To delete an entry, open up a new email and begin typing “all” in the address To: field.  When the autocomplete selection pops below, use the arrow keys to highlight the old address…in my case “AllOutlookUsers(New)”…and then press the delete key.  You’re done!  That entry has been removed from the autocomplete cache for that individual user.

For those wanting to manage this via group policy, the file is named Outlook.NK2 by default and is located in the %APPDATAA\Microsoft\Outlook folder.  Scripting it wouldn’t be too difficult.  If you’re like me though you have your AllUsers distribution list controlled by a security group so that only a few people can email to it…which means I didn’t have to visit too many desktops to make sure they weren’t using the old address.

Hopefully, this helps a few of you out there to stomp out problems that might pop up when you go to create new dynamic distribution lists after migrating from Exchange 2003 to Exchange 2007.

Moving Mailboxes from Exchange 2003 to Exchange 2007

During a migration from Exchange 2003 to Exchange 2007 many find that having 4 maximum thread transactions happening simultaneously is a bottleneck. Using powershell, one can increase the maximum number above 4 and save time and effort in the process.

During a migration from Exchange 2003 to Exchange 2007 many find that having 4 maximum thread transactions (default in using the Exchange Management Console) happening simultaneously is a bottleneck.  Using powershell, one can increase the maximum number above 4 and save time and effort in the process.

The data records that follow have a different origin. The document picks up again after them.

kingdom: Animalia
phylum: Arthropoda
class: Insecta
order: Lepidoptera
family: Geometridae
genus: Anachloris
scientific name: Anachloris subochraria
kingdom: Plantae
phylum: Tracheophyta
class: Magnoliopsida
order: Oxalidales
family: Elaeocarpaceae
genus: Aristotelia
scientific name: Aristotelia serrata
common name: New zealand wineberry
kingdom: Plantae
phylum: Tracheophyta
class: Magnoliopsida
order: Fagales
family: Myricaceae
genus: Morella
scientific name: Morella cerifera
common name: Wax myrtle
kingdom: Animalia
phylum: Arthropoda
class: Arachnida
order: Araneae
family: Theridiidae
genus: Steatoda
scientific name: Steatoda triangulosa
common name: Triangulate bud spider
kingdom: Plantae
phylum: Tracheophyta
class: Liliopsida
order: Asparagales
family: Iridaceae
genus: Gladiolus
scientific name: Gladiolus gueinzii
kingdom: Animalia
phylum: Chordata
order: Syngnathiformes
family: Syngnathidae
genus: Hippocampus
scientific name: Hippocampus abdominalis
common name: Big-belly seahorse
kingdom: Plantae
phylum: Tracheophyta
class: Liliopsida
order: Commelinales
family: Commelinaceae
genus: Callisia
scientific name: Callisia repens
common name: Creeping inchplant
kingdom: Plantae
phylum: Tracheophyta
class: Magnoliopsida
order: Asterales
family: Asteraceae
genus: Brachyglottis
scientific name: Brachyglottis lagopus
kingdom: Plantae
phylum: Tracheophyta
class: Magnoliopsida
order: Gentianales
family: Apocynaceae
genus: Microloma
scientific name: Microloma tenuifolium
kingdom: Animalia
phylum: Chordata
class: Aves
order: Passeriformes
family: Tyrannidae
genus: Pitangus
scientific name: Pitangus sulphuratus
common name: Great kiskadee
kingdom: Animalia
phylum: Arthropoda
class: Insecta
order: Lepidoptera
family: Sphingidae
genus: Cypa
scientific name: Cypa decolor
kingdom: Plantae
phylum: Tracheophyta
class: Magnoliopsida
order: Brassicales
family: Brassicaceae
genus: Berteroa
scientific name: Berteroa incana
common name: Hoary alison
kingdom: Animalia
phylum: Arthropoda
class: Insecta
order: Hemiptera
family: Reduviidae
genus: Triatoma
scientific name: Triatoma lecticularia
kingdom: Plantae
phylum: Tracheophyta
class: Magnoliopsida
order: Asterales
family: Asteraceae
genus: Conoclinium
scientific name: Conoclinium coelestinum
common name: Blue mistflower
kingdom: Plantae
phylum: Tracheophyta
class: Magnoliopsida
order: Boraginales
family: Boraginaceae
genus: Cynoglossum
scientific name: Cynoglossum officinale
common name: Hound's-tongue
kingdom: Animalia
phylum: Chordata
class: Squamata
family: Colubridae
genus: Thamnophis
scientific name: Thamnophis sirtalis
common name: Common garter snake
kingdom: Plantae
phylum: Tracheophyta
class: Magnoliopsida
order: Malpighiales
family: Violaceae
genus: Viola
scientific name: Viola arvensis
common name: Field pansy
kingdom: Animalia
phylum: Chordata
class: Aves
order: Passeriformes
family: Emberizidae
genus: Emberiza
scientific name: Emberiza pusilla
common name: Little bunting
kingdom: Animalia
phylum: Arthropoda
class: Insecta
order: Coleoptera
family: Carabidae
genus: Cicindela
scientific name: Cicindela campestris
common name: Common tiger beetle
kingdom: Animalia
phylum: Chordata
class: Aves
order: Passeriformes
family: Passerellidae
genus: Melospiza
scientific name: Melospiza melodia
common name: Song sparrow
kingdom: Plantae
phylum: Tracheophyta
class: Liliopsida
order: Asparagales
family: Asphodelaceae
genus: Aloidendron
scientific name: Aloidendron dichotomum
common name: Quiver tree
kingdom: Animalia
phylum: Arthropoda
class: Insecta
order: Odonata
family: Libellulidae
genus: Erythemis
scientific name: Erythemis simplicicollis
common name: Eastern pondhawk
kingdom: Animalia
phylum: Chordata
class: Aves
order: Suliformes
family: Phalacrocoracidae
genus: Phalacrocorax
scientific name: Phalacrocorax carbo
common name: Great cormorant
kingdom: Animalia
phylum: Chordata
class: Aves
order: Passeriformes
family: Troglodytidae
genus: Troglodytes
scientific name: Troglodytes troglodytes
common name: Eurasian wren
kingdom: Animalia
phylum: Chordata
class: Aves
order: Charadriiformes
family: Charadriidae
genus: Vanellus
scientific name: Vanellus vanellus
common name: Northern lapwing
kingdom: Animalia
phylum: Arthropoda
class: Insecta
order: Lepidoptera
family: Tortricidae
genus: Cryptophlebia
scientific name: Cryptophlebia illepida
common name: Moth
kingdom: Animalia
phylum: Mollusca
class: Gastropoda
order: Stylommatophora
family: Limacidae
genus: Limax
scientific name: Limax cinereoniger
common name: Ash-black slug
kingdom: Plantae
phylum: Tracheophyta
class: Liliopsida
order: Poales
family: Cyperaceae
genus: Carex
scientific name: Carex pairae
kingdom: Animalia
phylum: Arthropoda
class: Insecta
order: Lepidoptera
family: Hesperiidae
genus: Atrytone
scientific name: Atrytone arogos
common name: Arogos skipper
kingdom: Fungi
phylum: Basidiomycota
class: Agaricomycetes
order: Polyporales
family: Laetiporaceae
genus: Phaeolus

Some things to keep in mind during the migration:

  1. Tons of transaction logs will be generated and won’t be wiped until a backup happens…make sure you have space on your transaction log disks.
  2. Make sure your Mailbox Server has plenty of physical resources available to use during the move…RAM is a specific concern.  Always overshoot your estimates on how much RAM you need.
  3. Error reporting in the shell isn’t as intuitive as you’ll get using the EMC (Exchange Management Console)

My specific environment was moving from a single backend 2003 server to a single 2007 mailbox server.  The cmdlet that is posted can be used to move a mailbox database/storagegroup from one physical server to a another database/storagegroup on a different physical server.  I’ll go through what each section of the cmdlet means.

Get-Mailbox –Database “2003ServerName\StorageGroupName\DatabaseName” | Move-Mailbox –TargetDatabase “2007ServerName\StorageGroup\Database” –MaxThreads 10

The command above should be executed in powershell on your 2007 Mailbox Database Server.  The Get-Mailbox -Database command will tell Exchange where the mailboxes you are moving are coming from.   You then Move-Mailbox to a target database on the 2007 Mailbox Server.  The last portion of the command tells the command to increase the max threads of the command from 4 to 10.  Please make sure that you substitute in the server names, storage group names, and database names appropriately.

Remember that this will only move one database at a time…if you are like me, you like to take small steps in the process and verify that things look good after each small step.  Hopefully, this helps your migration take a little less time.